A history of cervical or uterine abnormalities, such as abnormal uterine bleeding, polyps, fibroids or cancer, is an important and well-established factor in the choice between hysteropreservation and hysterectomy [3]. There were no reports of malignant uterine disease in the studies included in this meta-analysis. The follow-up times may not have been long enough for conclusions to be drawn about the risk of preserving the uterus in this population.

Our study addressed a subject still not well explored. We included 11 randomized trials and prospective comparative cohort studies with a large sample size. We compared hysteropreservation and hysterectomy in general independent of the technique, the route of access (vaginal, abdominal or laparoscopic) or the combination of procedures. Analysis of forest plots did not show important differences in outcomes between the randomized controlled trials and nonrandomized studies, so the potential bias from including nonrandomized studies can be considered low. We acknowledge that some biases are unavoidable when performing meta-analyses, especially those evaluating surgical treatments. There are too many inherent variables related to individual characteristics, surgeons’ preferences and skills, the combination and choice of multiple procedures required to reconstruct the pelvic floor other than those involved in the treatment of the uterine prolapse itself, that prevent two treatments being perfectly controlled. Care must be taken in interpreting these results.

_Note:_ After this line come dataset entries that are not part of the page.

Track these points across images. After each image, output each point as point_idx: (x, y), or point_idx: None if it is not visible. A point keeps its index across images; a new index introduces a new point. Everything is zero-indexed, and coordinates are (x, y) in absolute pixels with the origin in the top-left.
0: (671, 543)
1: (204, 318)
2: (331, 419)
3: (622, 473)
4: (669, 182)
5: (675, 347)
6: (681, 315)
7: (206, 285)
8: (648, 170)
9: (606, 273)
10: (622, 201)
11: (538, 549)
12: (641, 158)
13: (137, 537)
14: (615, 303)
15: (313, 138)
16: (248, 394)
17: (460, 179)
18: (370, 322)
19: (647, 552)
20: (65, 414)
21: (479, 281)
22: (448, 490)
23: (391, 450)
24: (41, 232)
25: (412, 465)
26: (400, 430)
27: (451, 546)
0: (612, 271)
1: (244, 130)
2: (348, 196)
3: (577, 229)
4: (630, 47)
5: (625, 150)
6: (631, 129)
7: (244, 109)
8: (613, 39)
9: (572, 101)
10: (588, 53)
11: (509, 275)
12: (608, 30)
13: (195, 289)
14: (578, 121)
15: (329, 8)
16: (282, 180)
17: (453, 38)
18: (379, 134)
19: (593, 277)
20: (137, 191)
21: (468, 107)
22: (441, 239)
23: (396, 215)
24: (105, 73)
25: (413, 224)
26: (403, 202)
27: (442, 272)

In an attempt to decrease the biases and narrow our evaluation, we also analyzed subgroups of the included studies to compare surgical techniques and/or different approaches such as using or not using mesh, and vaginal or abdominal routes. Some specific conclusions can be drawn from this analysis. We conclude that overall the rate of recurrence of uterine prolapse is not lower but the rate of reoperation for POP is lower with hysterectomy. The rate of recurrence of uterine prolapse following vaginal hysterectomy is significantly lower than following vaginal hysteropexy, independent of the technique with native tissue used to repair the apical defect. Operative time is shorter and blood loss is less with hysteropreservation.

We believe that this study contributes to the still unsettled debate as to whether to remove or retain the uterus during prolapse repair. Additional studies and longer follow-up will help arrive at definite conclusions on this matter.